映画の元祖パノラマ/ クールカレ・ド・ルーブル

 

 "Panorama" d'Eva Jospin au Cour carrée de Louvre

パノラマって何だかご存知ですか? 18世紀に流行った庶民の楽しみで、お金を払って見る娯楽、例えば映画、の元祖ともいえる物なのだそうです。今フランスに残る一番古いパノラマはルーブルに保管され、1818年にピエール・プロヴォの作ったコンスタンチノープルの風景 。箱の中に入ると、立体的で遠近感のあるコンスタンチノープルの風景が見られるという仕組み。
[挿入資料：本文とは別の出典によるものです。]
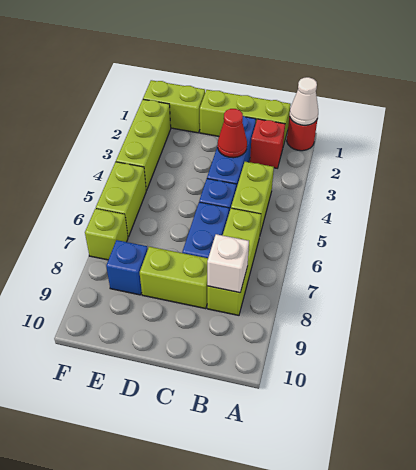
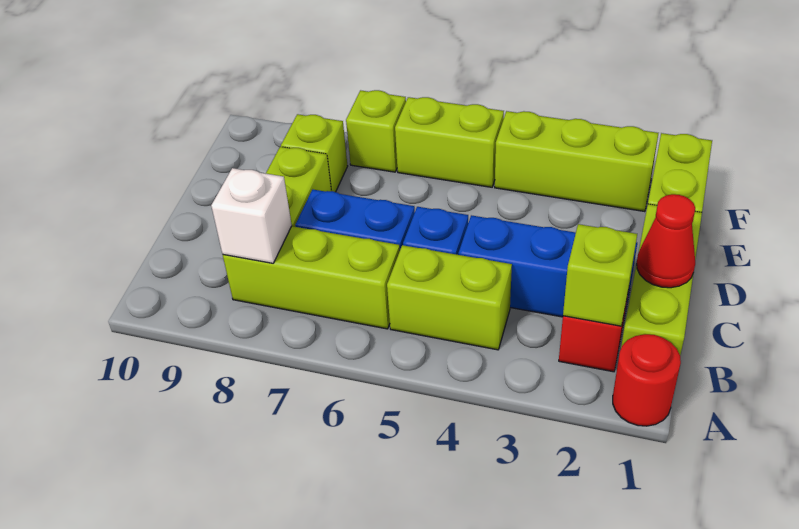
white cone A1 level 2 -> none
none -> lime brick B2 level 2
red cone C3 level 2 -> red cone C1 level 2
blue brick E8 level 1 -> lime brick E8 level 1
そのパノラマの現代版が、ルーブルのクールカレで公開されています。エヴァ・ジョスパンによって作られたこのパノラマは建築アート、とも呼べるようなスチールミラー張りの8角形。正方形のクールカレ中央の噴水の池の上に設置され、四方を囲むルーブルの建物を映して、外側もパノラマです。
 
中は円形で、周囲を囲む渡り廊下から中央の円筒の部屋に入ると・・・そこは鍾乳洞?夜の森? どこかの惑星? 不思議な世界。ボール紙と糊だけで作られています。
              
そして外に出るとこの通り、現実に逆戻り。これが ″パノラマ″ なんですね。現実から離れた、違った世界を見ることのできる黒い箱、映画の御先祖様というのも頷けます。

ところでこのクールカレは、私がパリで好きな場所の1つ。ピラミッドのあるルーブルの正面広場がどんなに沢山の観光客で一杯でも、すぐ裏なのにここまで来る人は意外と少なく、オフシーズンは特にシーンと静かで、石畳に響く足音だけが聞こえることも。しかもリボリ通りからセーヌに抜けると、すぐ前は芸術橋です。
鉄柵の向こう側は人の沢山いるビラミッドの広場
四方の建物の中央にアーチの通り道があり、このアーチの下にはいつもミュージシャンが演奏して小銭を集めています。なぜかクラッシック音楽ばかりで、今日は音楽学校の学生風の女性が、ギターの伴奏でヘンデルの有名なLascia ch'io piangaを歌っていました。大好きなアリアだし、ルーブルの荘重さにマッチして満足のひと時。